Another intriguing finding was that two novel species of bacteria, absent from Western microbiomes – Elusimicrobia – were commonly found in the gut of volunteers, sometimes for long periods of time and occasionally at very high abundance. These are ultramicrobacteria, so small they can pass through a 0.2-micron filter we use to sterilize solutions in hospitals. Elusimicrobia are extremely rare in human guts, usually found in freshwater or other animals, such as insects or ruminants. We hypothesize these might be acquired from the cows that live in close contact with their owners, and Deborah travelled to Bangladesh with Tareq, Munir, and their team to sample the cows’ gut microbiome to test this hypothesis.

There were other environmental and animal bacteria found in our volunteers’ microbiomes in high abundance, such as gut-adapted Melainabacteria (ancestral relatives of cyanobacteria lacking photosynthetic capacity), as well as some Treponema peruense and succinifaciens (spirochete relatives of Treponema pallidum, which causes syphilis). This suggests a close connection between their microbiome and the environment and animals, which is lacking in more urban dwellers. As the data was overwhelming for Deborah alone to analyze, a postdoctoral fellow, Dr.

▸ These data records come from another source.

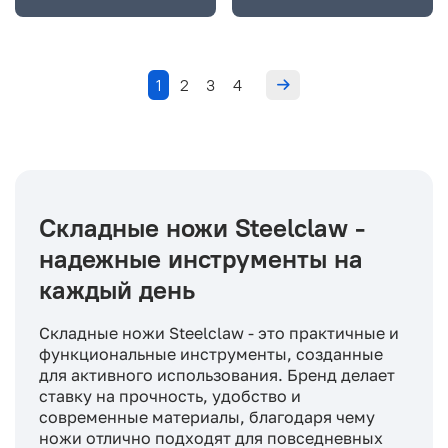
1
2
3
4
Складные ножи Steelclaw -
надежные инструменты на
каждый день
Складные ножи Steelclaw - это практичные и
функциональные инструменты, созданные
для активного использования. Бренд делает
ставку на прочность, удобство и
современные материалы, благодаря чему
ножи отлично подходят для повседневных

Winona Wiyaja, joined us and is helping to examine the diet of volunteers from the food DNA present in their stool, looking for associations between these foods and certain bacteria (pathogenic and non-pathogenic) in the gut microbiome.

An Unexpected Collaboration

Fortuitously, my colleague Maurizio, from whom I originally got the idea for the project, had moved out of academia and was now working for a diagnostics company. He generously offered to screen all our stool samples using their gastrointestinal multiplex qPCR panels, used to diagnose people with gastrointestinal tract infections in hospitals and clinics around the world. Because of its cost of around $500 per sample, this is almost never done with people not suffering from an acute infection, which none of our volunteers were.

Amazingly, we are just beginning to screen samples, but this extremely sensitive method is detecting widespread asymptomatic carriage of Vibrio cholerae (cholera, 30-35%), Shigella (shigellosis, 60-65%), the intestinal parasite Giardia (giardiasis, 15-30%), norovirus (gastroenteritis, 8-30%), and adenovirus type f/G (gastroenteritis, 50-60%). This suggests a heavy pathogen burden in the gut microbiomes of “healthy” volunteers. This is a mutually beneficial collaboration, saving the company considerable money by offering free samples on which to test their products and giving us a unique chance to look for over twenty pathogens in our entire time series.

Looking Forward

Despite the enormous talent of Deborah and Winona in bioinformatics, analyzing a complex dataset such as this is a challenge, requiring significant computer infrastructure that is difficult to obtain even in well-resourced Singapore. It will take time to properly analyze and investigate microbial links between humans, their drinking water, their animals, and their foods. There are many discoveries to come from this work, well worth the effort, which will hopefully positively impact the health of volunteers in the long run.

Aside from the science, we already know that the participants have been positively impacted. We can see and hear their joy about their new water tank, how it is making their life easier, and they tell us they don’t have diarrhea as often as they used to. It proved so successful that some of their neighbors who saw the benefits the water tanks could bring but who did not or could not participate in the study bought similar water tanks with their own funds. This “snowball” effect is very interesting, yielding additional positive impact on the community beyond what was funded in the study. Some of them have said to us, “Any new study you have, I am a volunteer!” Hearing this makes all the efforts worth it.